**Wat wordt gevraagd:**
Schrijf de tekst over de Barri Gòtic verder, te beginnen na de laatste zin ervan.

**Aangeleverde tekst:**
+++++

Het stadsbestuur was zich al in de 19de eeuw bewust van de toeristische waarde van de Barri Gòtic. Daarom liet het vanaf 1860 monumenten uit andere stadsdelen hierheen verplaatsen, waardoor de wijk ‘gotischer’ is dan in de 14de eeuw. Illustratief is de anekdote opgetekend door de Catalaanse schrijver Gener. In het begin van de 20ste eeuw vroeg een buitenlander aan een winkelbediende in de Eixample waar de Barri Gòtic lag, waarover hij zo veel had horen praten. Toen de jongeman het antwoord niet meteen wist, sprong de eigenaar in: ‘Welzeker, mijnheer, het is de wijk die ze rond de kathedraal aan het bouwen zijn.’

Casa Pia Almoina/Museu Diocesà

Aan Pla de la Seu, het plein van de kathedraal, ligt Casa Pia Almoina. Oorspronkelijk een woonhuis van kanunniken, werd het in 1400 grotendeels afgebroken om plaats te maken voor een armenhuis. Het bestaat uit twee bouwlichamen, waarvan de fundamenten rusten op een van de 4de-eeuwse stadstorens. Het drie verdiepingen hoge gedeelte aan de kant van de Baixada de la Canongia is het oudste; het tweede bouwlichaam werd in 1546 toegevoegd. Casa Pia Almoina huisvest het Museu Diocesà, waar wisselende exposities worden gehouden.

image CASA PIA ALMOINA/MUSEU DIOCESÀ, Pla de la Seu. Geopend: di.–za. 10–14 en 17–20, zo. 11–14 uur. Image:lijn 4, Jaume I, lijn 3, Liceu, lijn 1 en 4, Urquinaona.

+++++

**Getoonde gegevens:**
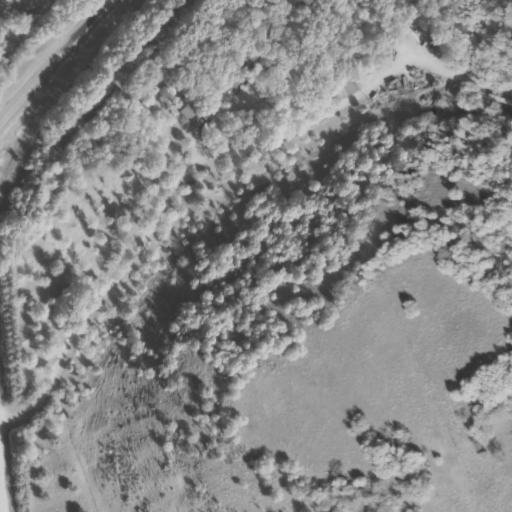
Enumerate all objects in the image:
road: (51, 57)
building: (339, 86)
building: (197, 113)
building: (124, 151)
road: (106, 189)
road: (0, 498)
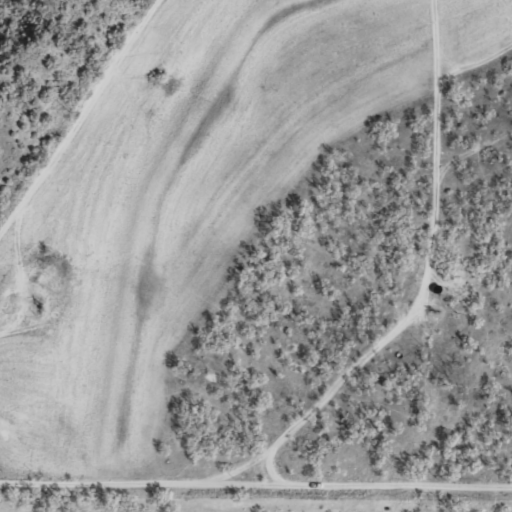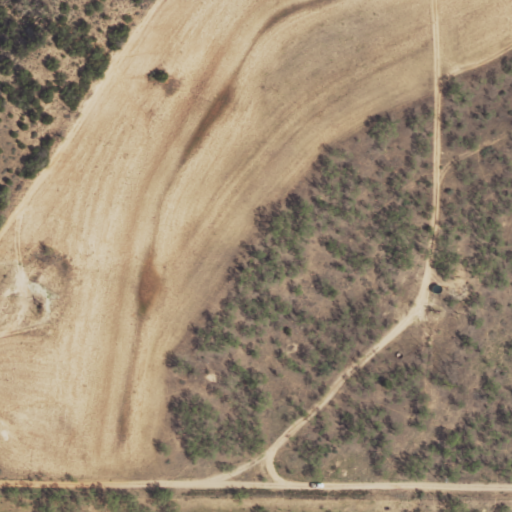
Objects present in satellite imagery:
road: (66, 92)
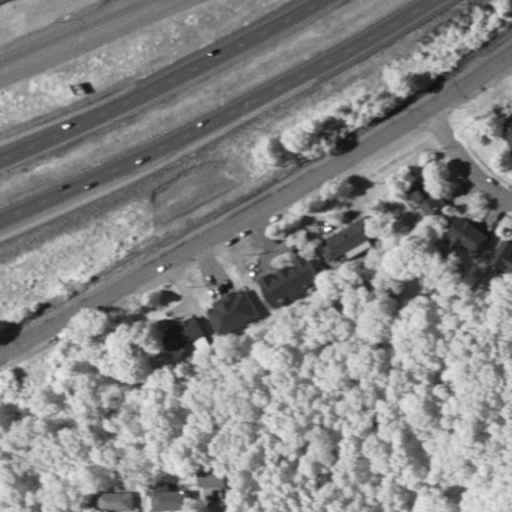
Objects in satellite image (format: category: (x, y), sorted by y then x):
road: (132, 6)
road: (79, 34)
road: (163, 78)
road: (226, 115)
road: (465, 158)
building: (429, 197)
road: (260, 208)
building: (469, 234)
building: (348, 238)
building: (294, 280)
building: (235, 311)
building: (216, 476)
building: (174, 499)
building: (117, 501)
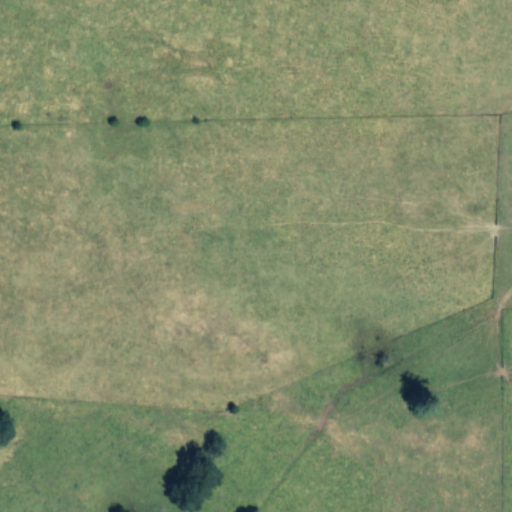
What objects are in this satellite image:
crop: (256, 256)
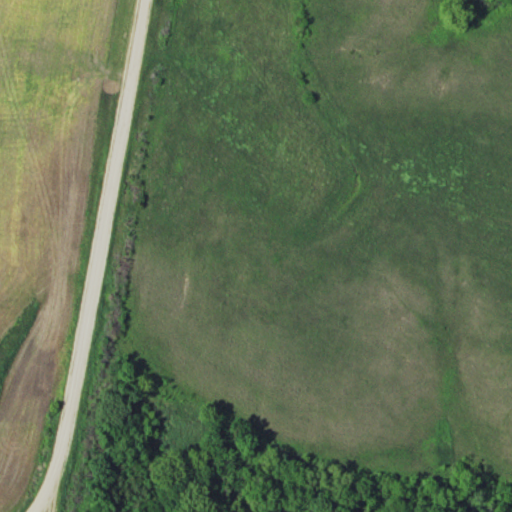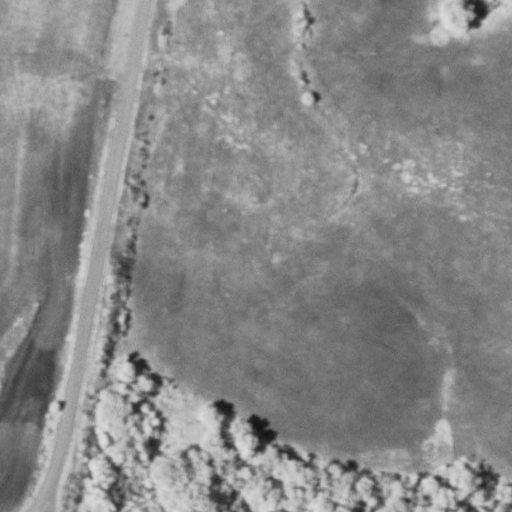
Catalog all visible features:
road: (213, 104)
road: (101, 259)
road: (53, 498)
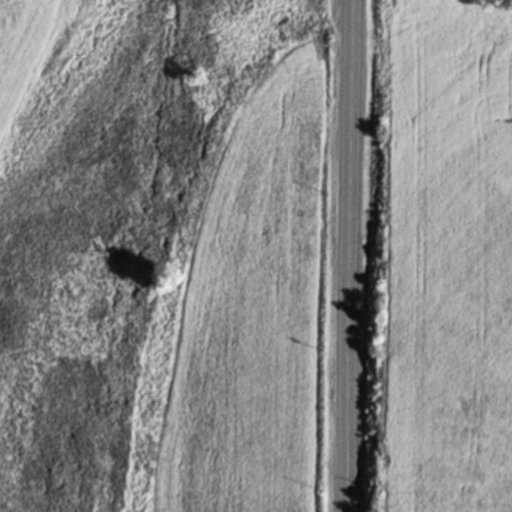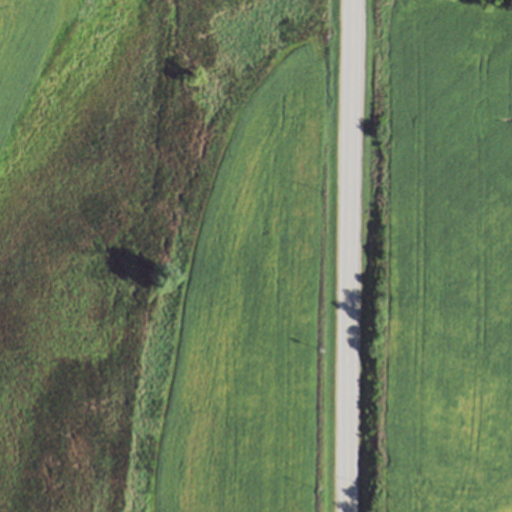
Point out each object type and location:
road: (345, 256)
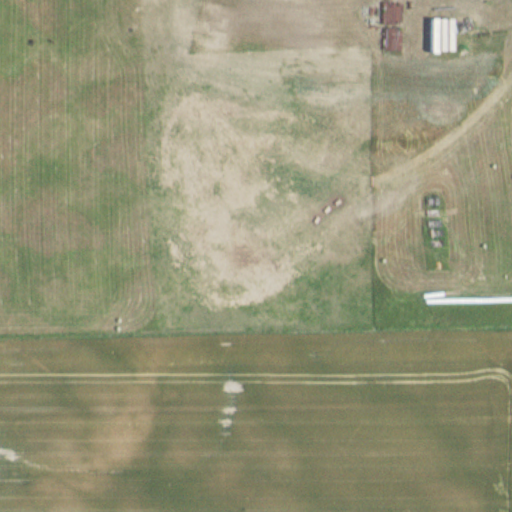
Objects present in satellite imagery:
building: (386, 27)
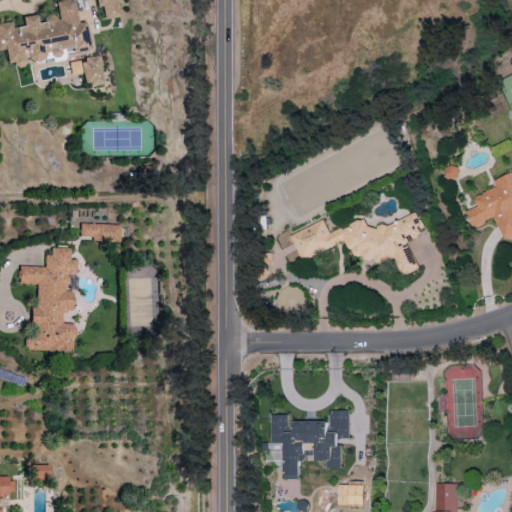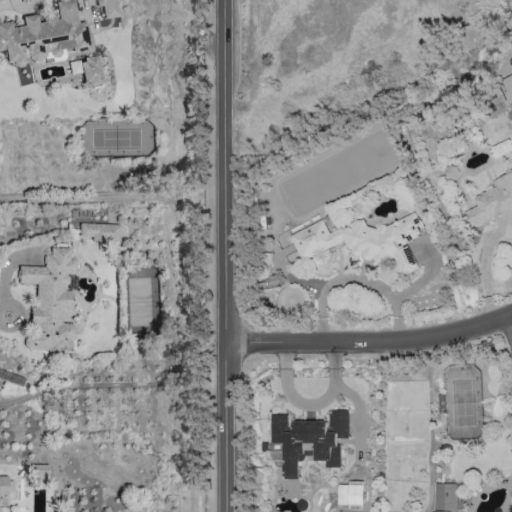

+++++

**Antwoord op opdracht:**
Als je de Baixada de la Canongia afdaalt, kom je op de Plaça Ramon Berenguer el Gran, die ’s nachts mooi verlicht is. Hiervandaan en vanaf de Via Laietana heb je een goed zicht op de Romeinse stadsmuren. Links zie je de toren van de Santa Àgada-kapel die op de muren is gebouwd. Op het gazon voor de muur staat een standbeeld van Ramon Berenguer III, van Josep Llimona.

image

Rondom de kathedraal

Klik op een van de volgende deelkaarten voor een vergroting: linksboven, rechtsboven, linksonder en rechtsonder.

Casa de l’Ardiaca

In de Carrer Santa Llúcia ligt Casa de l’Ardiaca, herkenbaar aan de modernistische brievenbus uit het begin van de 20ste eeuw rechts van de toegangspoort. De zwaluwen verbeelden de wens van de bewoner dat de post snel de brieven aflevert, de schildpadden geven zijn visie op de dagelijkse praktijk weer.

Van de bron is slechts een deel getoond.